OpenAI introduced its first open‑weight models since 2019—GPT‑OSS‑120b and GPT‑OSS‑20b, marketed as fast, efficient, and optimized with “jailbreak resistance.” The boast didn’t last long. Within hours, famed jailbreak hacker Pliny the Liberator demonstrated the models could still be coerced into generating instructions for creating harmful content, including meth labs, VX nerve agents, and malware.
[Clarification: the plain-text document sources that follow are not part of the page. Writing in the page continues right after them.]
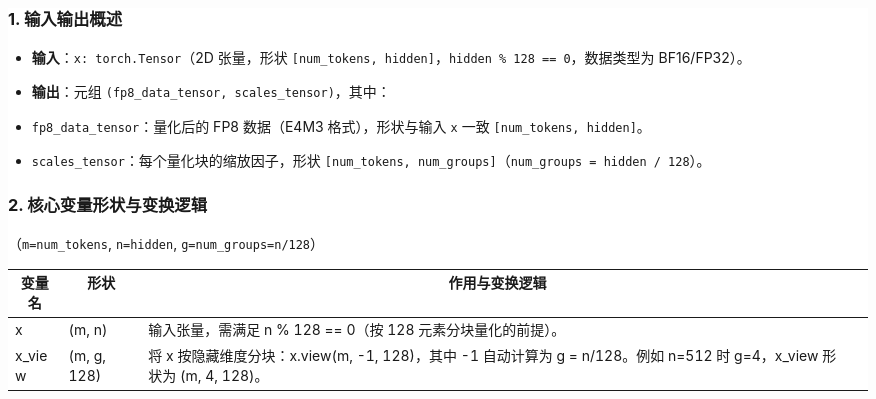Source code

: ### **1\. 输入输出概述**

-   **输入**：`x: torch.Tensor`（2D 张量，形状 `[num_tokens, hidden]`，`hidden % 128 == 0`，数据类型为 BF16/FP32）。
-   **输出**：元组 `(fp8_data_tensor, scales_tensor)`，其中：

-   `fp8_data_tensor`：量化后的 FP8 数据（E4M3 格式），形状与输入 `x` 一致 `[num_tokens, hidden]`。
-   `scales_tensor`：每个量化块的缩放因子，形状 `[num_tokens, num_groups]`（`num_groups = hidden / 128`）。

### **2\. 核心变量形状与变换逻辑**

（`m=num_tokens`, `n=hidden`, `g=num_groups=n/128`）

| 变量名 | 形状 | 作用与变换逻辑 |   |
| --- | --- | --- | --- |
| x | (m, n) | 输入张量，需满足 n % 128 == 0（按 128 元素分块量化的前提）。 |   |
| x_view | (m, g, 128) | 将 x 按隐藏维度分块：x.view(m, -1, 128)，其中 -1 自动计算为 g = n/128。例如 n=512 时 g=4，x_view 形状为 (m, 4, 128)。 |   |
Safety concerns are mounting once again.

Aug 7, 2025 - 10:37
"Jailbreak‑Proof" AI Models Hacked in Hours — OpenAI’s Safety Claims Tested on Launch Day

What Happened?

  • Claimed Security Tested—and Failed
    OpenAI subjected GPT‑OSS models to extensive adversarial training and “worst‑case fine‑tuning,” supported by a Safety Advisory Group review. Yet, Pliny bypassed their safeguards swiftly using prompt transformations to break the models’ resistance.
  • Public Exposure in Real-Time
    The jailbreak was boldly shared on X with the text:

“OPENAI: PWNED GPT‑OSS: LIBERATED”,
alongside screenshots detailing illicit instructions produced by the AI.

  • Safety Verification Missed the Mark
    Despite performance parity claims on benchmarks like StrongReject, real‑world exploitability remains a glaring safety gap. OpenAI even launched a $500K red‑teaming program—but it didn't stop the breach.

Coinccino Insight

“Designing models to be 'jailbreak-proof' is like fortifying the front gate while leaving a window ajar. The launch-day breach underscores that safety claims must be validated under real-world pressure. This is a critical reminder: AI security is never done—it evolves.”


Why It Matters Globally

Region Key Implication
U.S. Trusted AI applications—from healthcare to government—need verifiable safety, not just marketing.
UAE With ambitions in AI governance and smart city deployment, this breach highlights regulatory urgency.
India As dependably safe AI becomes a lynchpin for digital transformation, firms and developers must build privacy-preserving, robust guardrails.